Liberum Capital, which is authorised and regulated in the United Kingdom by the FCA, is acting for the Company and for no-one else in connection with the Placing, and will not be responsible to anyone other than the Company for providing the protections afforded to its customers or for providing advice to any other person in relation to the Placing or any other matter referred to herein.

 

The distribution of this Announcement and the offering of the Placing Shares in certain jurisdictions may be restricted by law.

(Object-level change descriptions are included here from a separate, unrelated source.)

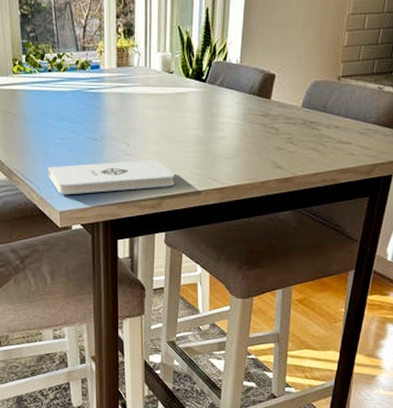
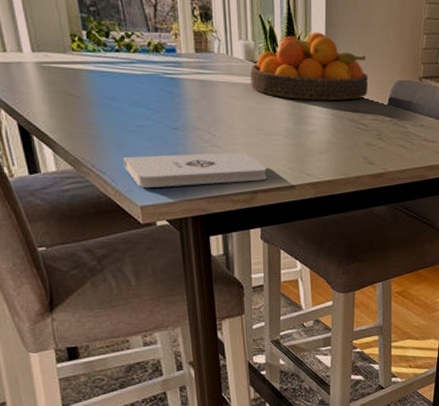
fruit bowl: none [166,38,283,106] -> present [250,31,369,101]

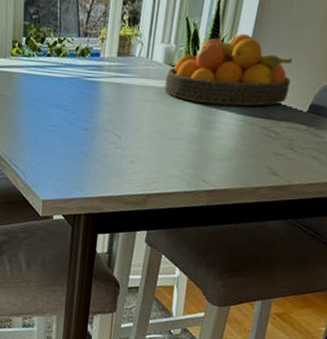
notepad: present [123,152,267,188] -> none [35,153,164,185]

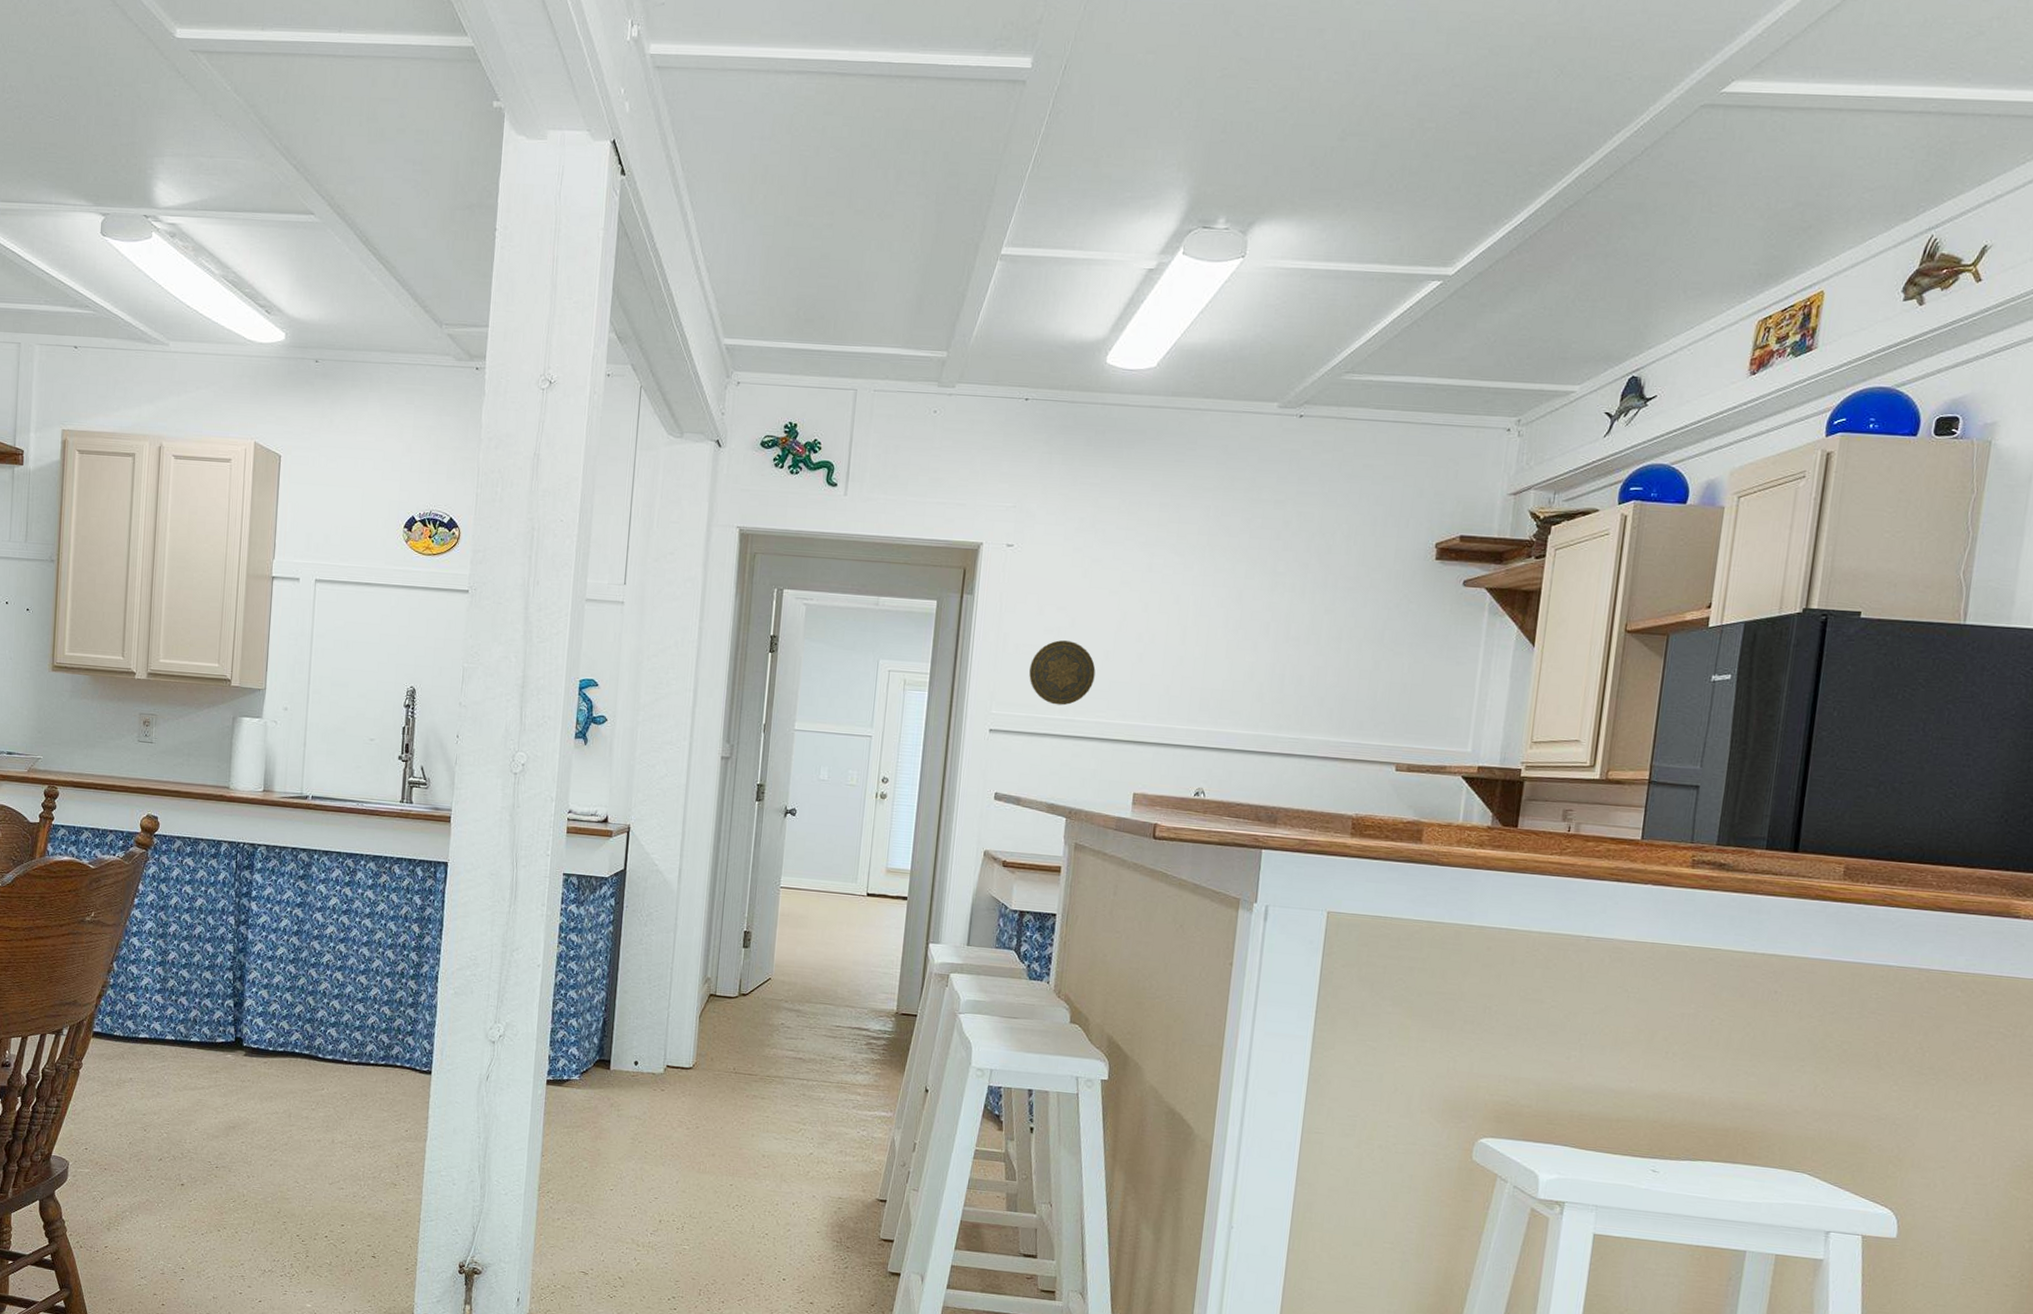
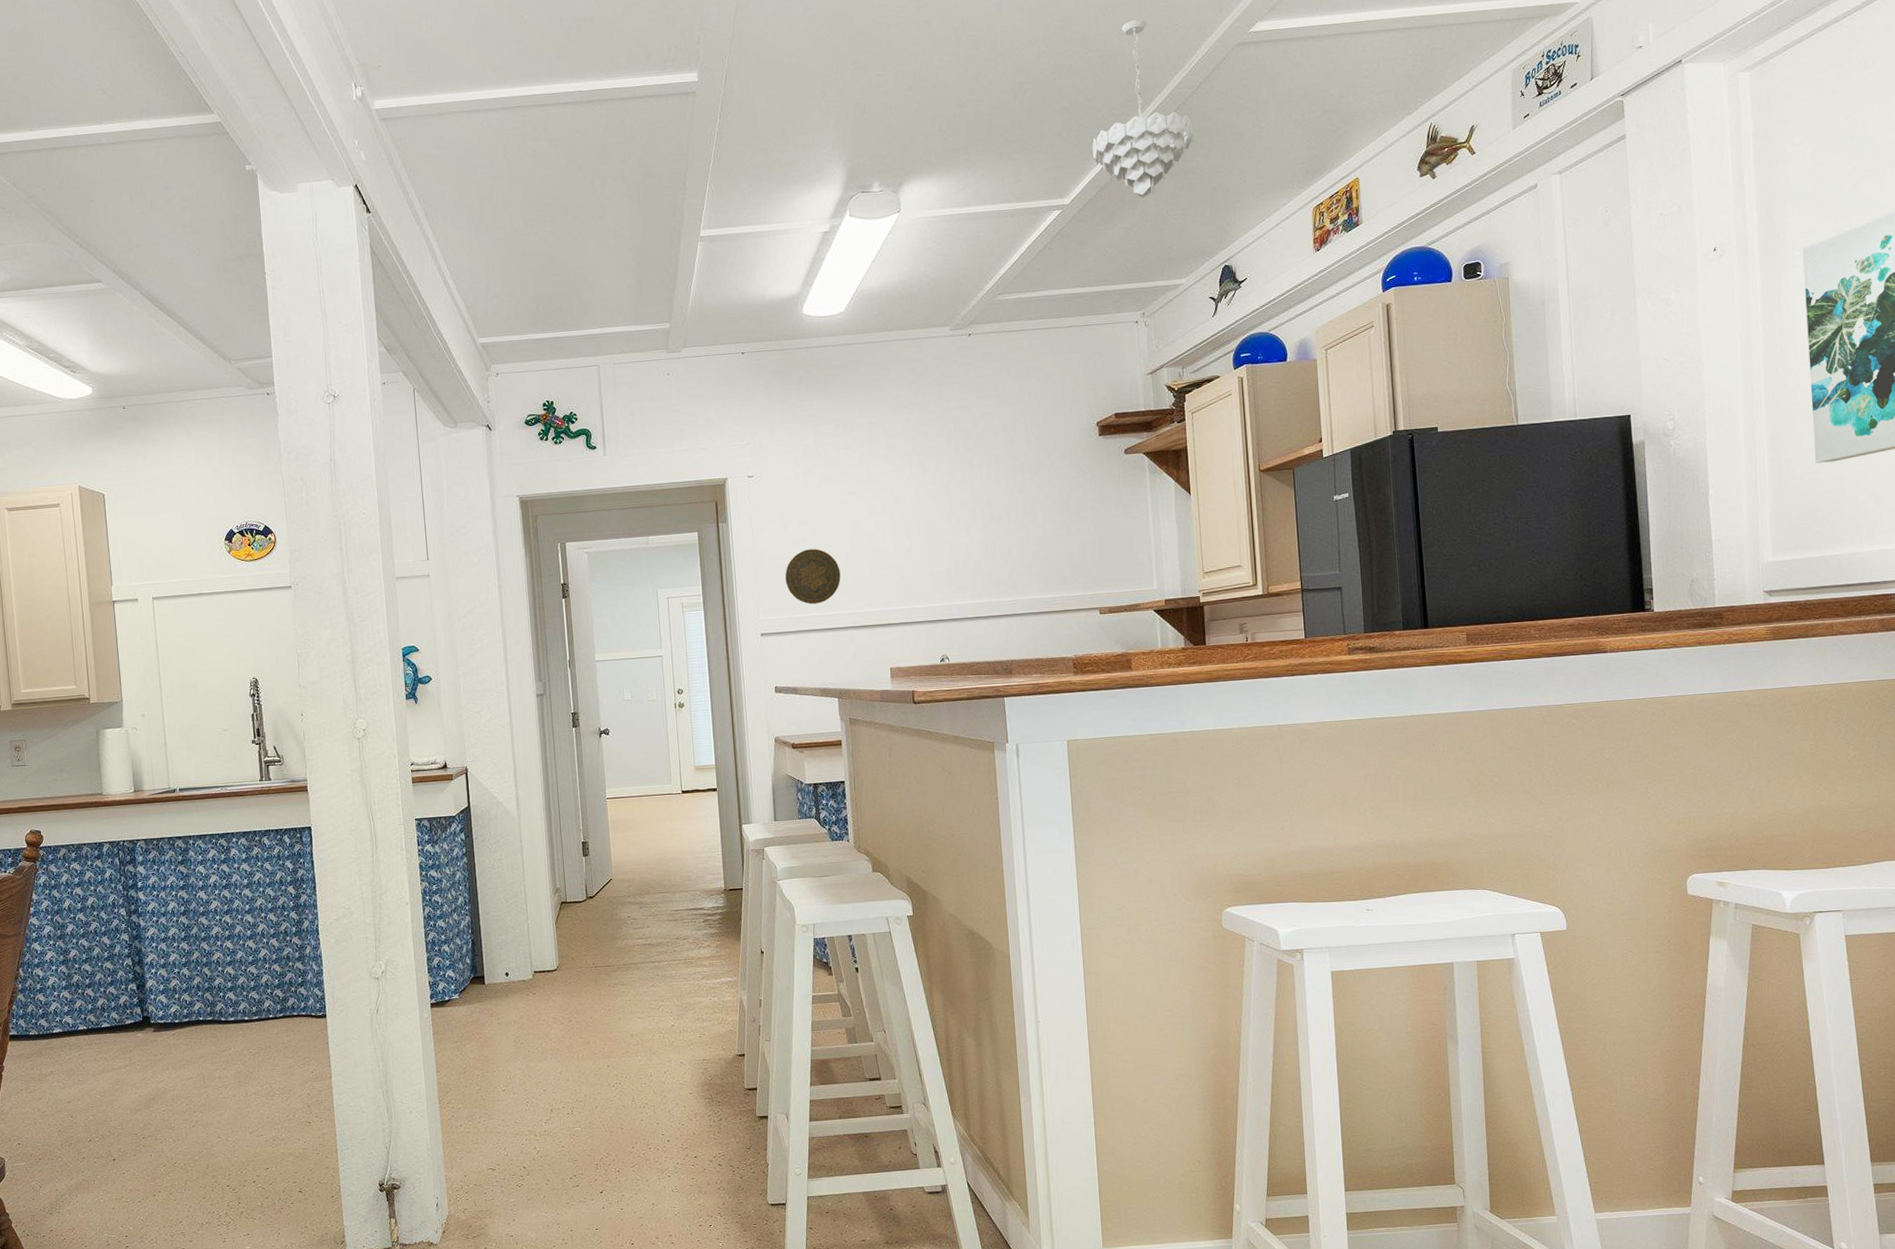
pendant light: none [1493,59,1627,281] -> present [1092,19,1194,199]

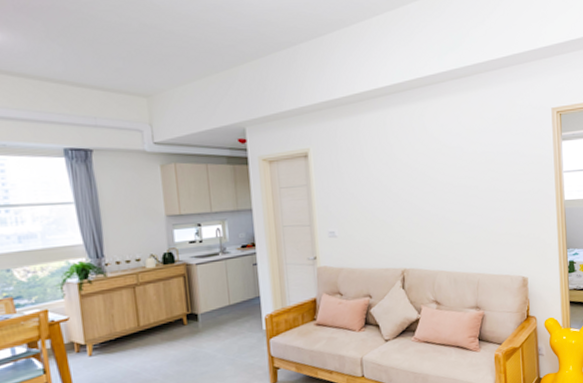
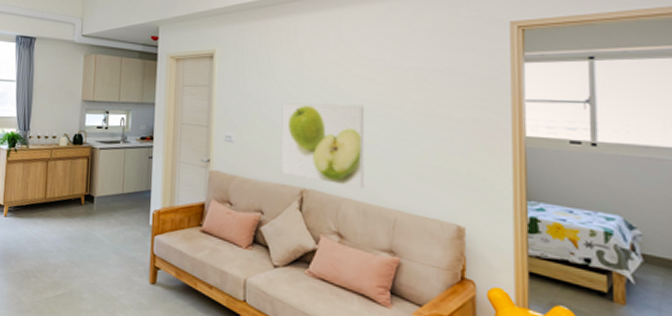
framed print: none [378,189,453,261] -> present [280,102,365,189]

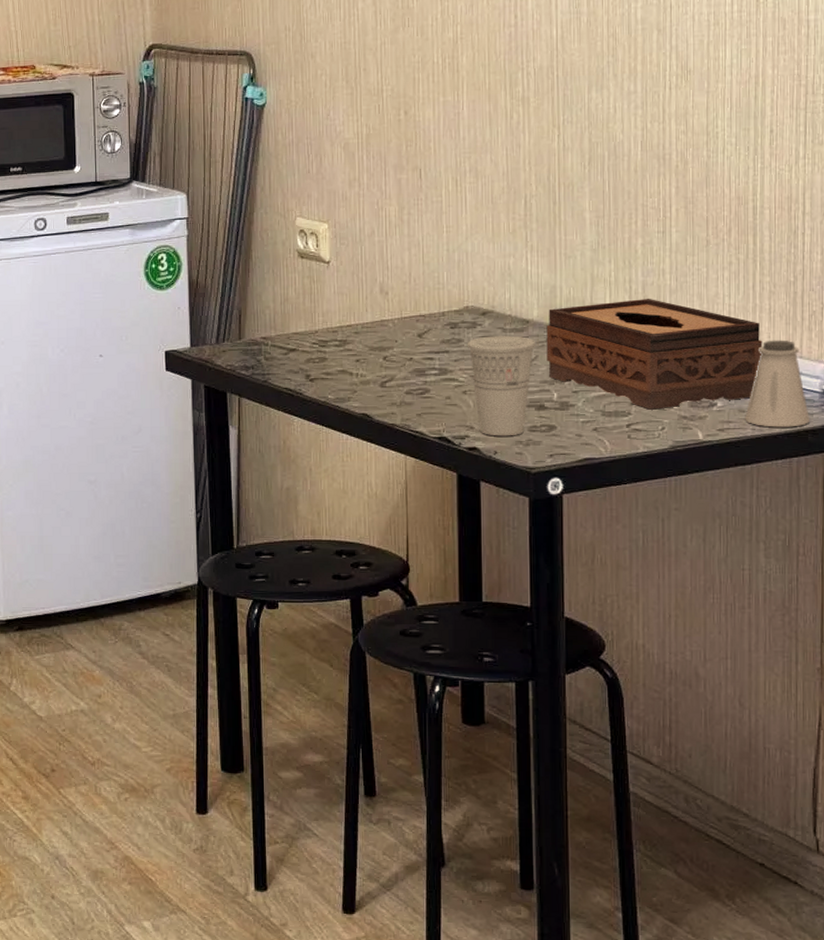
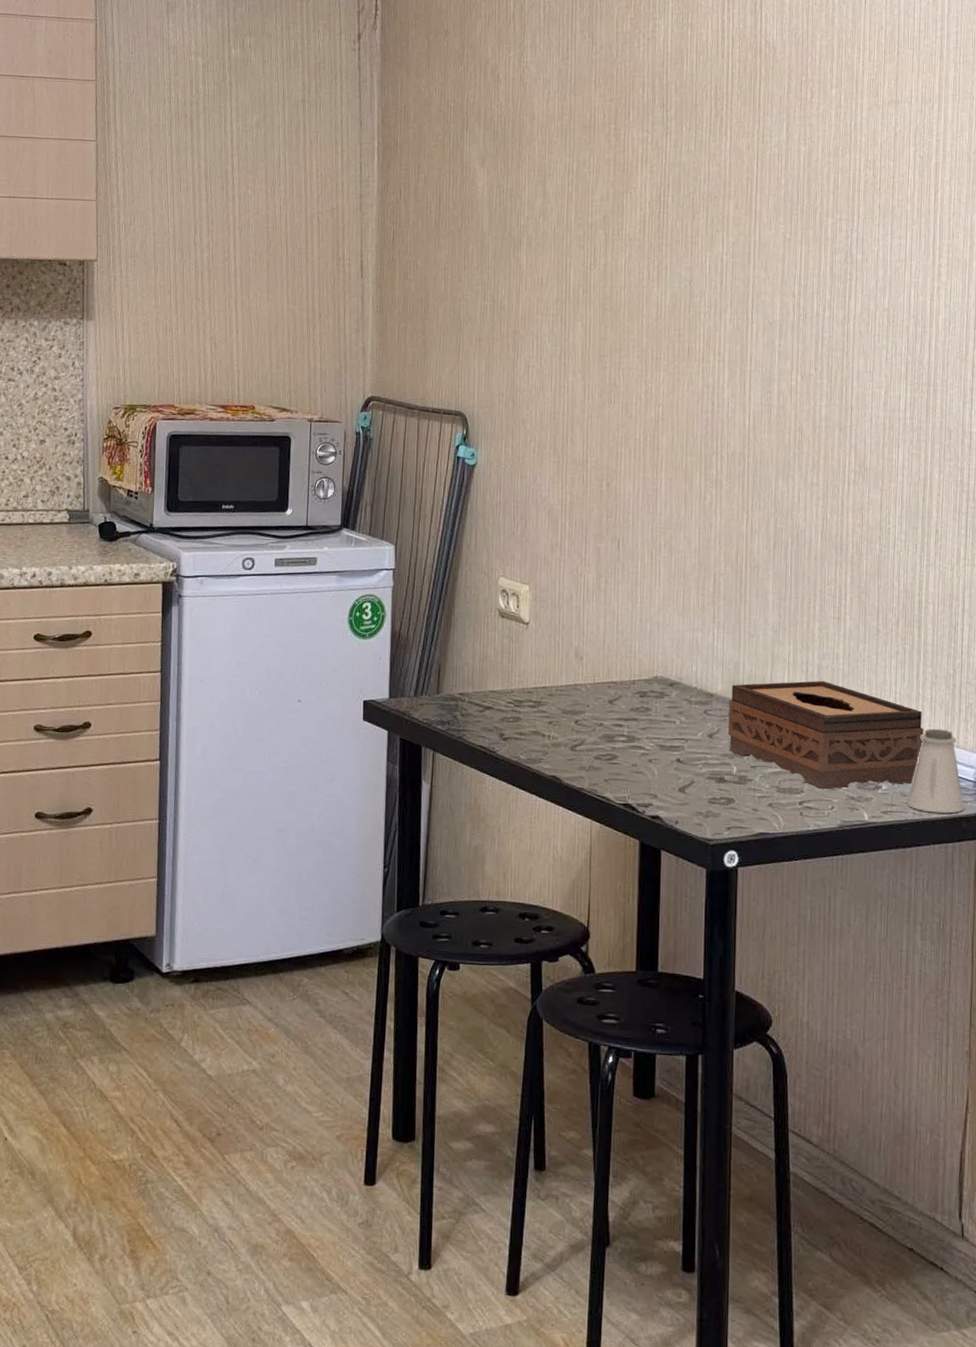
cup: present [467,336,536,437] -> none [654,707,719,807]

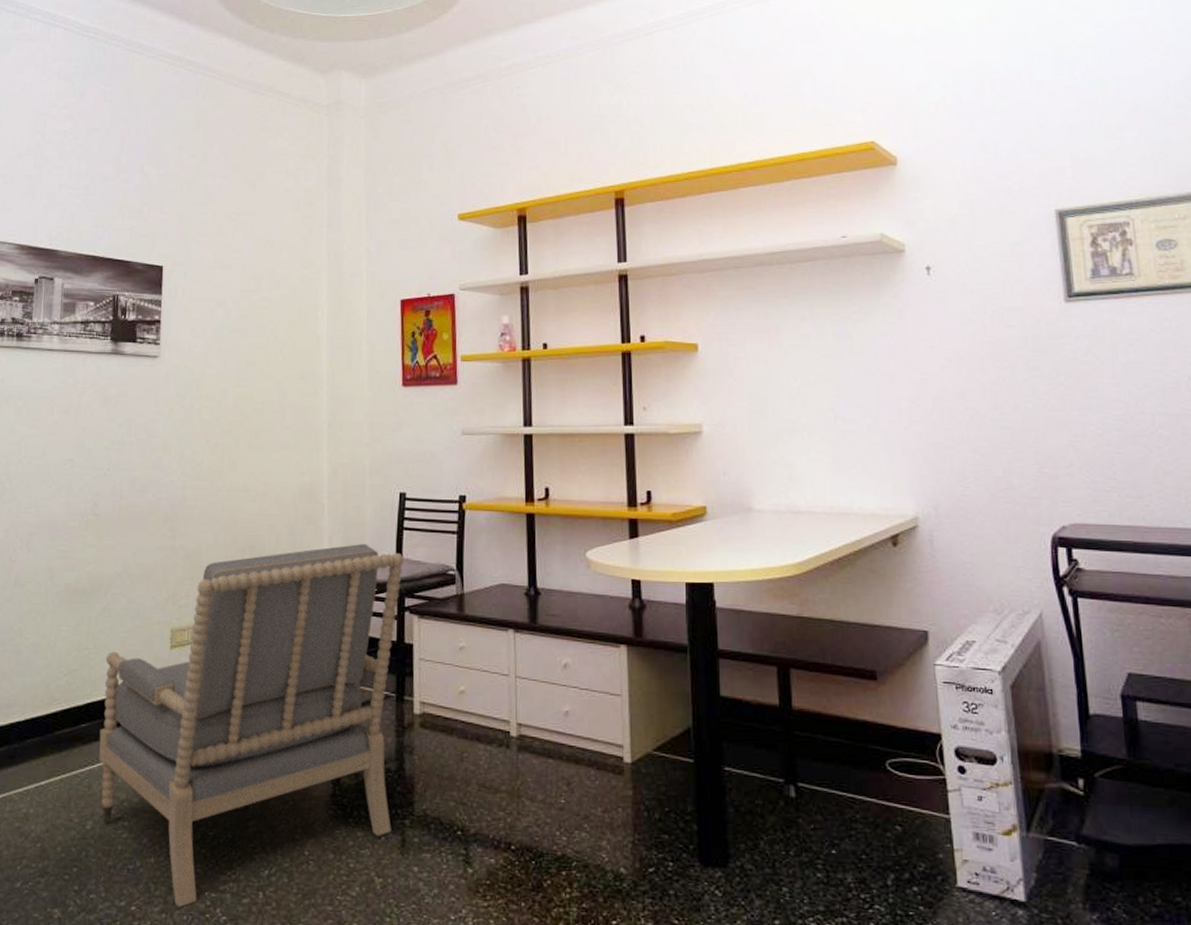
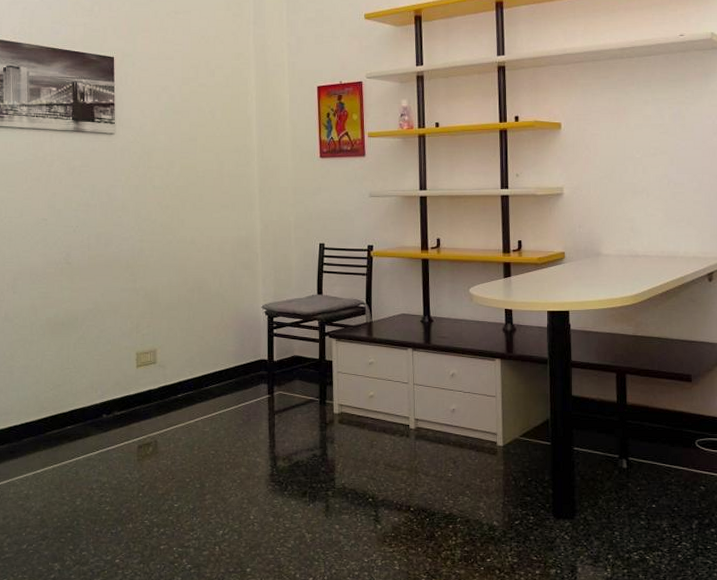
armchair: present [99,543,404,907] -> none [82,283,324,559]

No action has been taken by the Company or Liberum Capital that would permit an offering of such shares or possession or distribution of this Announcement or any other offering or publicity material relating to such shares in any jurisdiction where action for that purpose is required. Persons into whose possession this Announcement comes are required by the Company and Liberum Capital to inform themselves about, and to observe such restrictions.

 

Persons (including, without limitation, nominees and trustees) who have a contractual or other legal obligation to forward a copy of the Appendix or this Announcement should seek appropriate advice before taking any action.

 

The Placing Shares to which this Announcement relates may be illiquid and / or subject to restrictions on their resale. Prospective purchasers of the Placing Shares should conduct their own due diligence on the Placing Shares. If you do not understand the contents of this Announcement you should consult an authorised financial adviser.

 

Neither the content of the Company's website nor any website accessible by hyperlinks on the Company's website is incorporated in, or forms part of, this Announcement.